Wednesday, June 30, 2010
First things first, a very Happy 30th Birthday to the love of my life, father of my children and better half of me. I know how excited he is to turn 30 today but he got his wish (minus 19 days) of 2 kids before he hit middle-aged (something I swore would not happen), so Happy Birthday babe, this gigantic belly is your gift from me, enjoy.
So today is the most pregnant I have ever been. EVER. I feel like I've hit some secret milestone and everything I have known up until this point in pregnancy is moot now. My body never "prepared" itself for Kaleb's birth because he came too early (thank you pre-eclampsia) and now that I am thus-far not plagued with any such condition I feel... strange.
And suddenly in a panic. Her bed isn't set up yet, I have about a hundred loads of laundry to do, a few more things to pick up, a hospital bag to pack, a Kaleb bag to pack, a house to REALLY clean and a master bathroom that has been at a stall for about 2 weeks. Brian assures me by this weekend I will have no more worries and her bed, boxes of stuff and my house will be back together.
While I feel cautiously optimistic about this goal....I am a planner and organized and NOT a last-minute type of person.

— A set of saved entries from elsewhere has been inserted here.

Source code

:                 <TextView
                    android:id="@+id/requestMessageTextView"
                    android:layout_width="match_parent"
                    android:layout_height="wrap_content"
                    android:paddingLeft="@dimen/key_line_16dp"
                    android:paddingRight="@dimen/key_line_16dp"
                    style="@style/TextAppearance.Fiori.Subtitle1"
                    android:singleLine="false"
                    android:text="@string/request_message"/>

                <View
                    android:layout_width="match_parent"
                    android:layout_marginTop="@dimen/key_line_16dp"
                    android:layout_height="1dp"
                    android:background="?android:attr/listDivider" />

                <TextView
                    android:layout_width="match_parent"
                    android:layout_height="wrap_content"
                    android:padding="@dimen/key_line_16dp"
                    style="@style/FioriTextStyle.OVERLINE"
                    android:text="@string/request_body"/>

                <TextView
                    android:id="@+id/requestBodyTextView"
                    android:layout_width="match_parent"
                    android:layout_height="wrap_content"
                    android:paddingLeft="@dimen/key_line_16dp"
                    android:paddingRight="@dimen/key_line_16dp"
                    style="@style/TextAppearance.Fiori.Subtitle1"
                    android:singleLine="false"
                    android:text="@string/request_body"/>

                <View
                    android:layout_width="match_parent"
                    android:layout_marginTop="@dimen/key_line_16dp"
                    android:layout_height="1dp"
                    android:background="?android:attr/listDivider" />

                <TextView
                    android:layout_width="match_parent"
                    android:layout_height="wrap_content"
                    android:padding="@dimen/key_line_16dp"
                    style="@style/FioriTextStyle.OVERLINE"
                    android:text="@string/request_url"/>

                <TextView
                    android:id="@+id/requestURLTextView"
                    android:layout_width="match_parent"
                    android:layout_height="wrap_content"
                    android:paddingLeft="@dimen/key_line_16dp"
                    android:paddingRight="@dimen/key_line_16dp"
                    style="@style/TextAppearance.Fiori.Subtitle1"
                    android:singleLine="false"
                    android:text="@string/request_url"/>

However, I do feel really good about Kaleb and his ability to adapt to the change that is about to take place. He has grown so much and his intelligence is unreal to us sometimes. He asks for what he needs, tells us when he's gone to the potty, signals for 'nite-nite' when he gets tired. He can do all the stairs in our apartment on his own and get in/out of the Trailblazer for me. How awesome is this kid?
Wednesday, June 30, 2010
Wednesday, June 23, 2010
I know I was supposed to post this yesterday but we got really busy at work and each time I went to update I kept reading about the first part of our trip. You never imagine when you have a child HOW much your world revolves around them. I mean, how many hours did we spend playing with rocks that day? Or watching him play with that darn door stopper? Or letting him roam the halls and explore? And the thing is, most of the time, I wouldn't trade it for those fancy dinners, margaritas, concerts or nights out (before Kaleb)because he makes life worth living. That is something you'll never experience until you have a child. And I thank God every single day that I have a partner who enjoys rocks and door stoppers and hallways just as much as me. (Love you B!)